=== Section Start ===
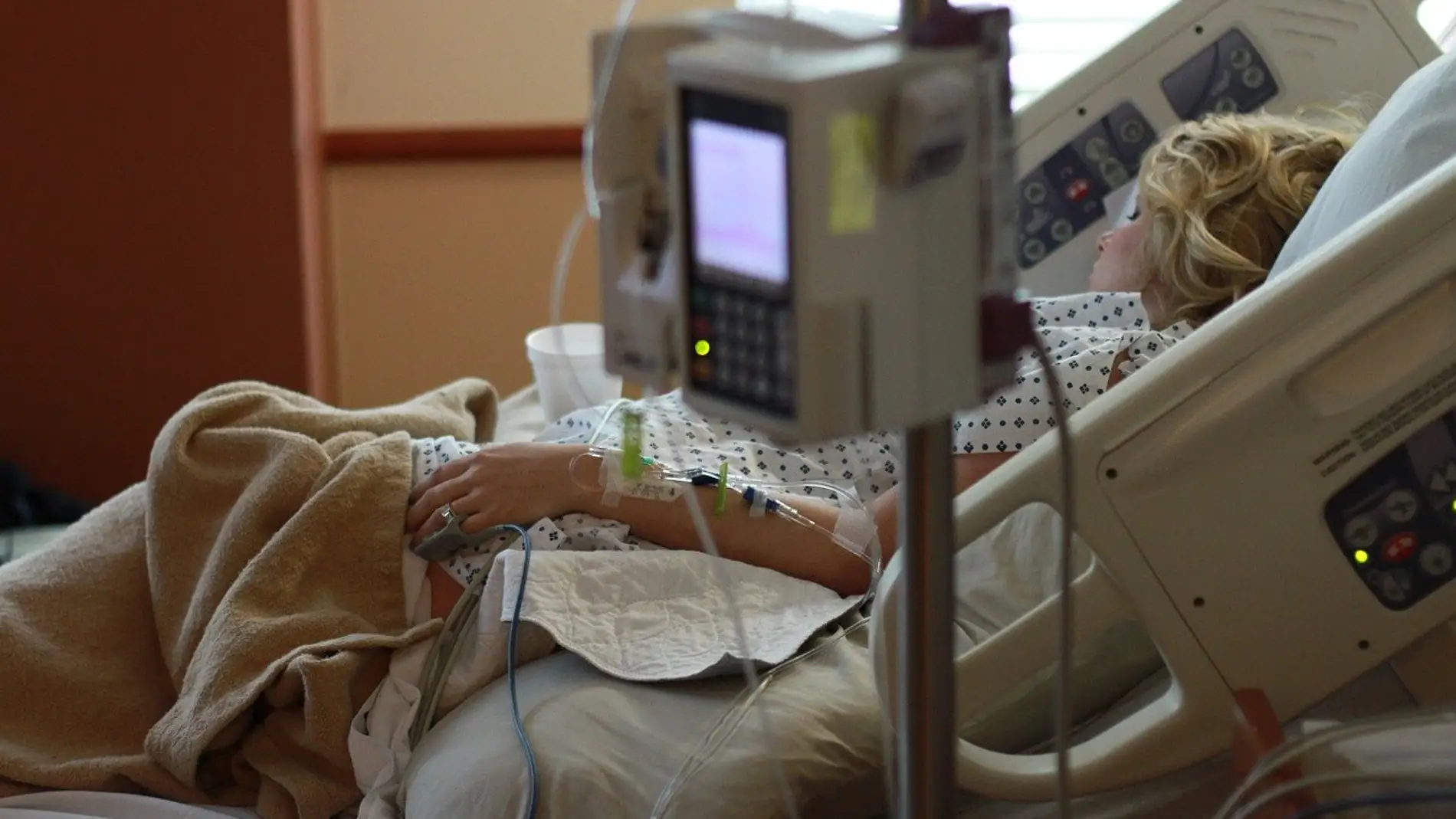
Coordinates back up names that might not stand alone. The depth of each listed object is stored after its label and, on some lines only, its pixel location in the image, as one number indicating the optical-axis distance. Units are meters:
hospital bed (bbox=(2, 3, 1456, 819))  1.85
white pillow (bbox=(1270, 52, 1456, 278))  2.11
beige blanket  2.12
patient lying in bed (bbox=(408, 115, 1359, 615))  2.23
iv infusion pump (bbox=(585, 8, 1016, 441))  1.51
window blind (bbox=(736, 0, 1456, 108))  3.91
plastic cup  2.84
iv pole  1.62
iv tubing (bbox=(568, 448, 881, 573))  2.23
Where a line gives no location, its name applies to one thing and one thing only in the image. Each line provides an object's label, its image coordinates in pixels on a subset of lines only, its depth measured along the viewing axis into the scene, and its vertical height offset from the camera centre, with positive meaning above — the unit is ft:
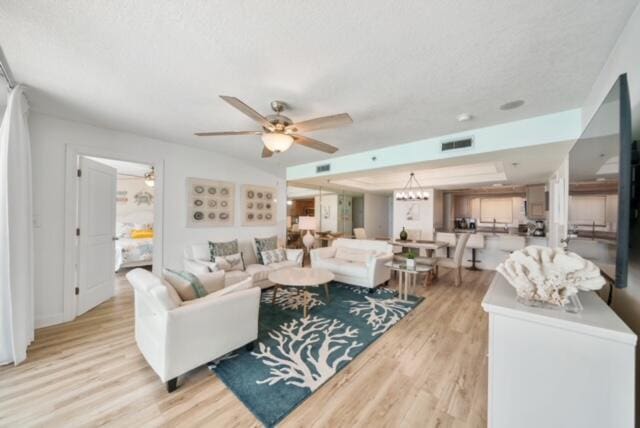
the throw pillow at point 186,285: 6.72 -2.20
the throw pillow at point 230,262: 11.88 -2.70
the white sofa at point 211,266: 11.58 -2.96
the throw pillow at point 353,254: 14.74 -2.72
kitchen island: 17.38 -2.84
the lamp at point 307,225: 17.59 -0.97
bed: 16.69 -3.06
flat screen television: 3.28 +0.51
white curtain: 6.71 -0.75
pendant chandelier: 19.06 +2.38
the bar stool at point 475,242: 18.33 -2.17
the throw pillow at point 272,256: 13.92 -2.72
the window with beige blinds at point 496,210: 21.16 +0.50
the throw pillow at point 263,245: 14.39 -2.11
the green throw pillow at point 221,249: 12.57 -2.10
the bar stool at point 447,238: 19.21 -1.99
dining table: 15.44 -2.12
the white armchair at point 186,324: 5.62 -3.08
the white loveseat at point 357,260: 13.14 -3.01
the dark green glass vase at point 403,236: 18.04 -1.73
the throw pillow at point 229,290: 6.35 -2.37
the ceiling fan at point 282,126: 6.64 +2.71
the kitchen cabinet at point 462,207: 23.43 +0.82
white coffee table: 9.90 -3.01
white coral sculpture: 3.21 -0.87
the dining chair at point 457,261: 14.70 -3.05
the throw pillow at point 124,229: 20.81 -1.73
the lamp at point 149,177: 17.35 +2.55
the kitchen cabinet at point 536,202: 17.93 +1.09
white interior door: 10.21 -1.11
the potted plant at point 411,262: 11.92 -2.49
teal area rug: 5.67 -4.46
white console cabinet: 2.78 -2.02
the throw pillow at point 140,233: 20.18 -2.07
=== Section End ===
=== Section Start ===
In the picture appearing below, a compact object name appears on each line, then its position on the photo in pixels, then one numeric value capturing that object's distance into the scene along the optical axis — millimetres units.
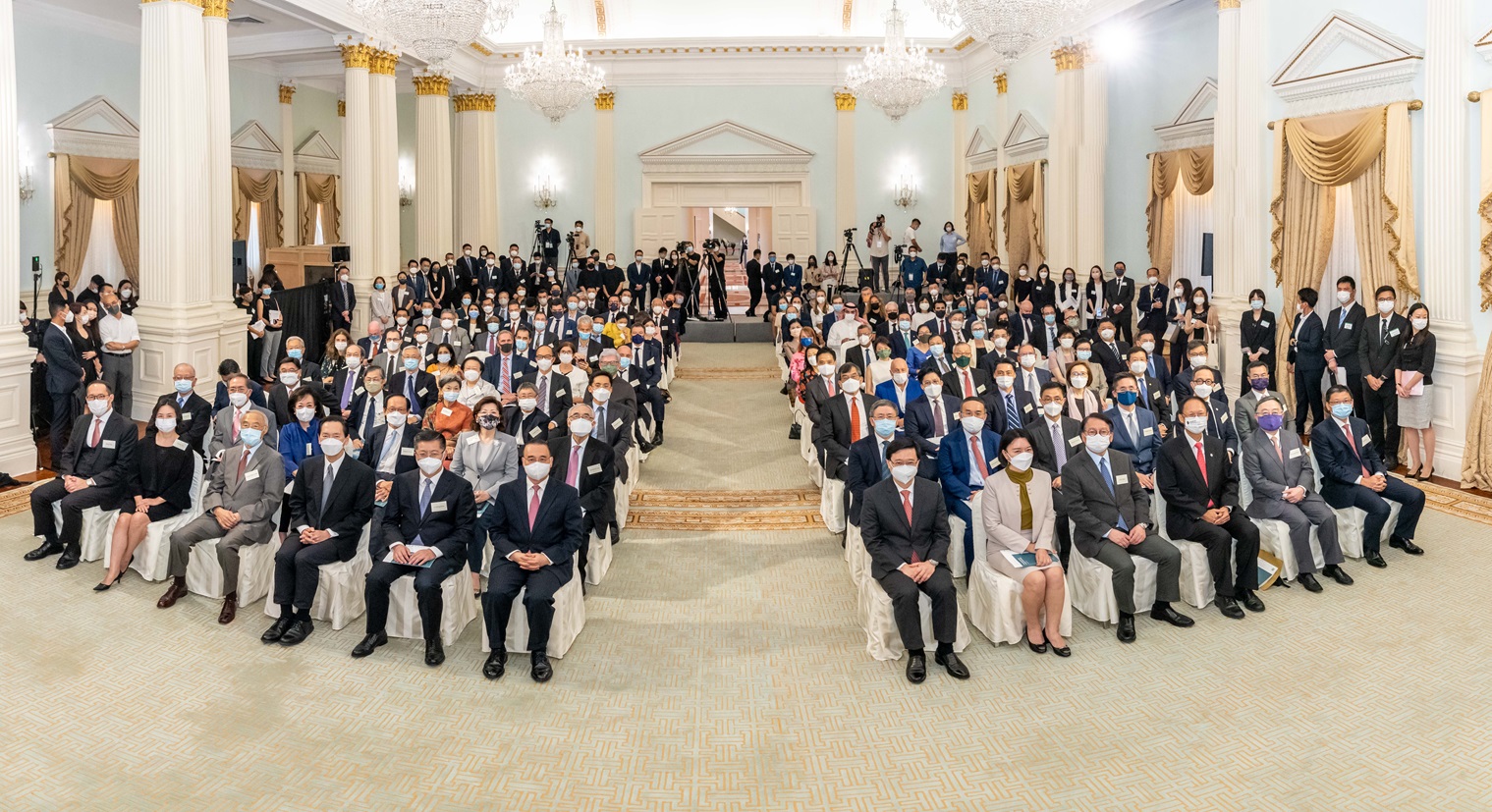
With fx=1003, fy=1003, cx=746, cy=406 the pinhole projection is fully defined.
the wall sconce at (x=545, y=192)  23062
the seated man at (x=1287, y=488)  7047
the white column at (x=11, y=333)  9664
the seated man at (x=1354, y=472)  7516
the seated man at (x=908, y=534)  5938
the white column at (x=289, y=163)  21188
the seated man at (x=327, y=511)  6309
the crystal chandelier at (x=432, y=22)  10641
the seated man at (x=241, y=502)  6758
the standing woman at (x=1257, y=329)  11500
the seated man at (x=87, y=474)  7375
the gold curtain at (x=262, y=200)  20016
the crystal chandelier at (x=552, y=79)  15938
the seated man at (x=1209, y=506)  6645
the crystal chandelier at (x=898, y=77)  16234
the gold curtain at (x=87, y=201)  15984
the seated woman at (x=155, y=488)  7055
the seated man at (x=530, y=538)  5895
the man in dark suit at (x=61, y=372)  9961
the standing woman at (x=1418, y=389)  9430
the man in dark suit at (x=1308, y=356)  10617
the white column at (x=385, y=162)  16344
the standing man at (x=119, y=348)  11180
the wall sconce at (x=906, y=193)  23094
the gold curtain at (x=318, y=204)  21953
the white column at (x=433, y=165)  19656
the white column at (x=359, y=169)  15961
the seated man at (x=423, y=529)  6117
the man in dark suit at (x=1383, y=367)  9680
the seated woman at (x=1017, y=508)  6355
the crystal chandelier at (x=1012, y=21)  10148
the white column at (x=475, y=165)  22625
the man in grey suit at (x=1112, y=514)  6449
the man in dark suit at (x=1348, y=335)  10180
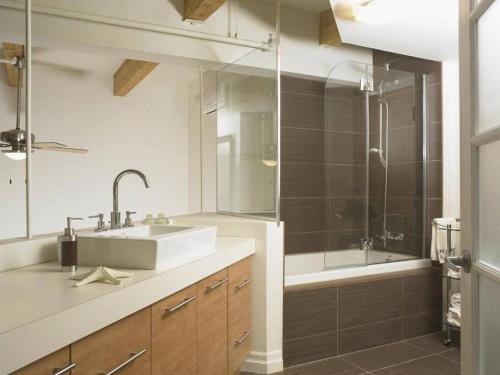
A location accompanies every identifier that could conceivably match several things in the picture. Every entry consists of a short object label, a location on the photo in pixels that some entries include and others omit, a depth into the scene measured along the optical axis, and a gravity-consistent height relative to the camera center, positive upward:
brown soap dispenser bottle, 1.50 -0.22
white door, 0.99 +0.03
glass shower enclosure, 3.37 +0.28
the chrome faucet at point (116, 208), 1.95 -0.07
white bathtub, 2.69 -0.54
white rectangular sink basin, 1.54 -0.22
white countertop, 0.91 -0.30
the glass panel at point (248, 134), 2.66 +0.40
=== Section End ===
Work request:
Copy out each line of the data above, exactly, if it lies between the line holding "the kitchen cabinet at point 536,202: 17.93" and the line holding "the throw pillow at point 140,233: 20.18", inclusive; copy no other line.

Exercise solution:
the kitchen cabinet at point 536,202: 17.93 +1.09
white interior door: 10.21 -1.11
the potted plant at point 411,262: 11.92 -2.49
teal area rug: 5.67 -4.46
white console cabinet: 2.78 -2.02
the throw pillow at point 140,233: 20.18 -2.07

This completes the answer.